Vindaar commented 4 years ago

Ah, you're right. That's an omission on my part. Indeed, I haven't lifted any of the procs from the stats module.

edit2: Oh, wow. I completely missed:

which I can't lift,

I'll fix the lifting templates later today to work on openArray!

what lifting means?

Lifting in this context just means to take a proc with signature proc [T](s: seq[T]): T and turn it into one with proc (v: PersistentVector[Value]): Value. Or for scalar procs just to make it work on Value types (if the proc is generic proc [T](s: T): T it shouldn't even be required. But since many procs aren't the Scalar templates are there too).

before edit:

To use it you have to lift it by putting the following at top level in your code:

liftVectorFloatProc(variance)

edit: I'll add those sometime later today to the default lifted procs.

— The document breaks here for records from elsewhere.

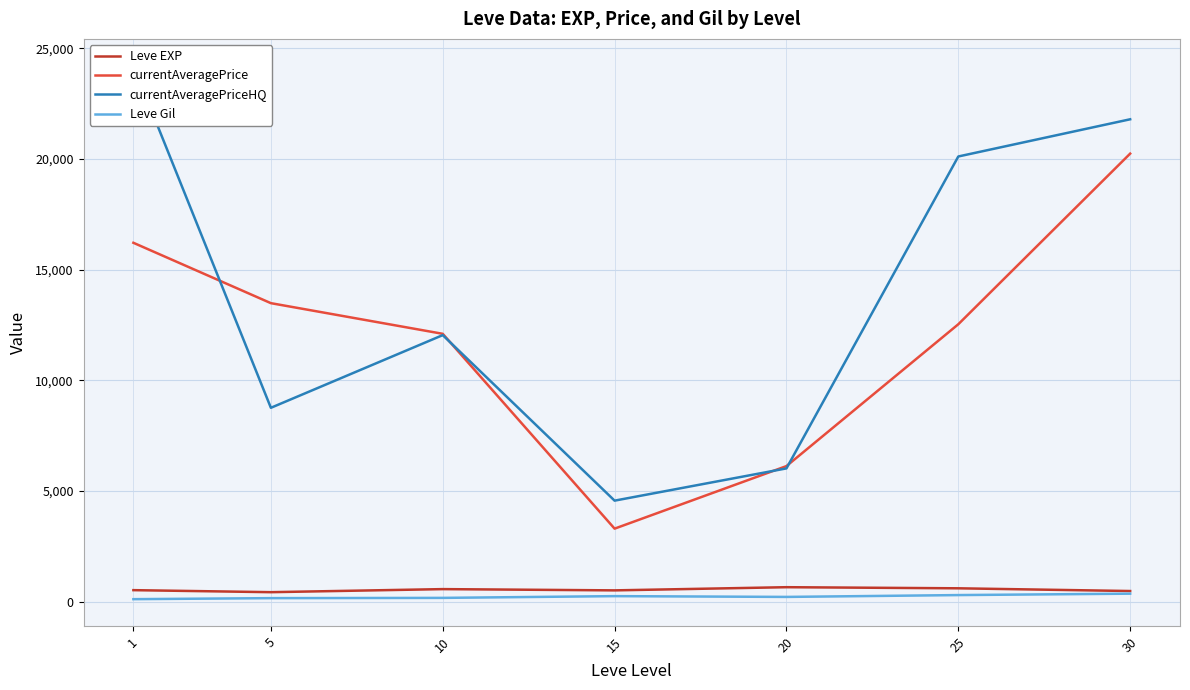

How many interior local valleys does the Leve Gil series have?

1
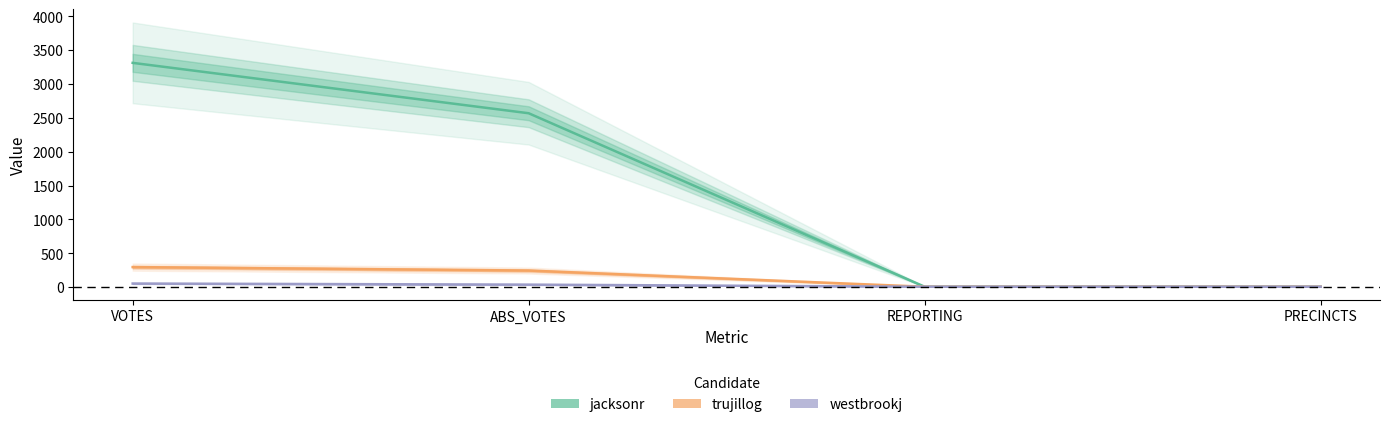

Reading left to right, extract all data points from this chart.

jacksonr: 3313	2569	7	7
trujillog: 297	246	7	7
westbrookj: 54	38	7	7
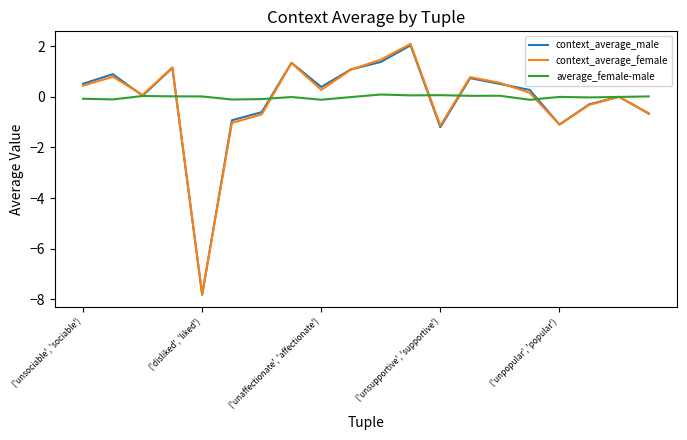

What is the average value of the context_average_female series?

-0.1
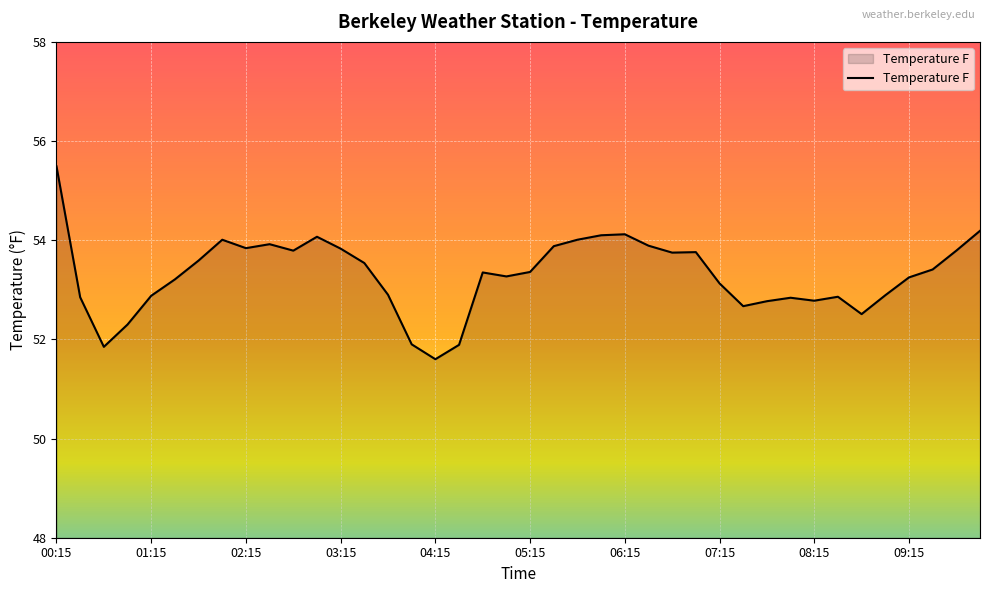

What is the difference between the maximum and minimum values?

3.9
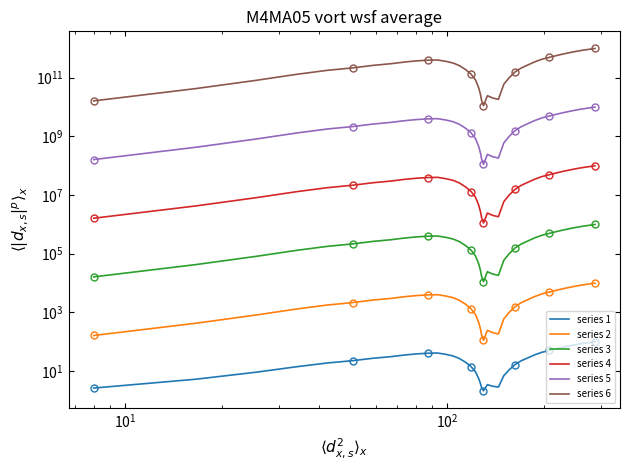

How many lines are shown in the chart?

6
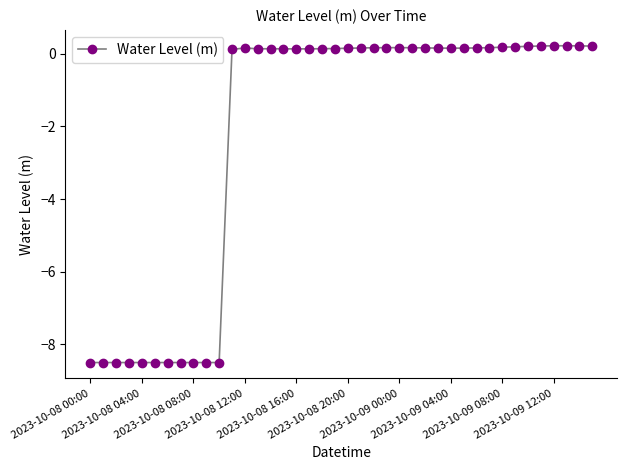

What is the value of the 3rd point from the left?

-8.5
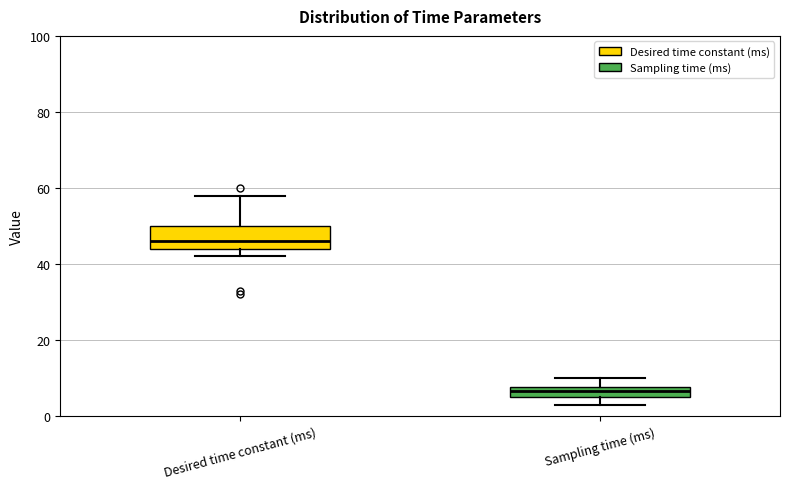

Which box has the lowest median line?

Sampling time (ms)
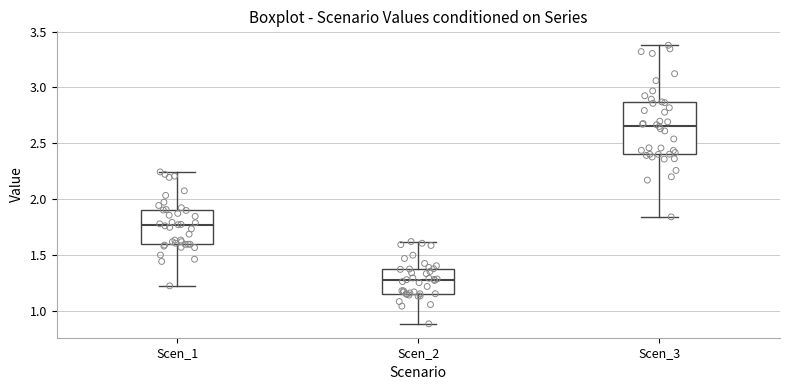

Reading left to right, transcribe this box plot: for each box, give where its median line is, the range the box spans, and where its two whiskers end, as read against the y-axis. The values are not printed on the chart, so give them approximately, as read against the axis.

Scen_1: median 1.75, box 1.60 to 1.90, whiskers 1.20 to 2.25
Scen_2: median 1.25, box 1.15 to 1.35, whiskers 0.90 to 1.60
Scen_3: median 2.65, box 2.40 to 2.85, whiskers 1.85 to 3.40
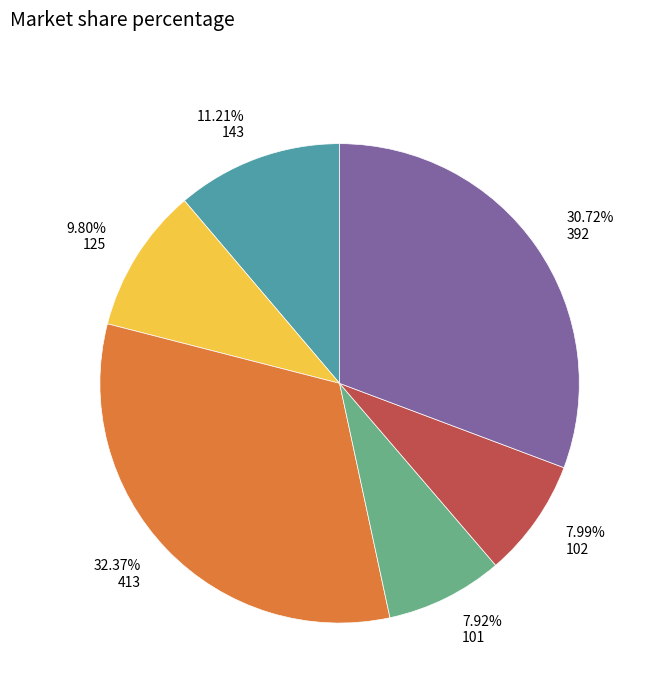

Which slice is the largest?

413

Could you please share a bitcoin address so I can donate? Also make sure to set up a support github link and a Brave BAT account.

That's very kind. I'll think about it!

Vindaar commented 4 years ago

Ok, finally on a computer to check this.

Lifting a proc that takes openArray works as expected. Maybe I misunderstood you and you meant it should be lifted automatically? In any case, I'll lift those by default now.

edit: ok, just pushed that change. The stats procs are now lifted by default. Once the CI passes, I'll push a new version.

edit2: new version with the changes is now tagged. The commit adding the lifted procs was: https://github.com/Vindaar/ggplotnim/commit/862c77ae693991970c2abc53ba1837c1f3d6b22c

lf-araujo commented 4 years ago

Thank you. Yes something odd happened on my side, I believe I was getting an error from the interactive Nim shell I was using yesterday.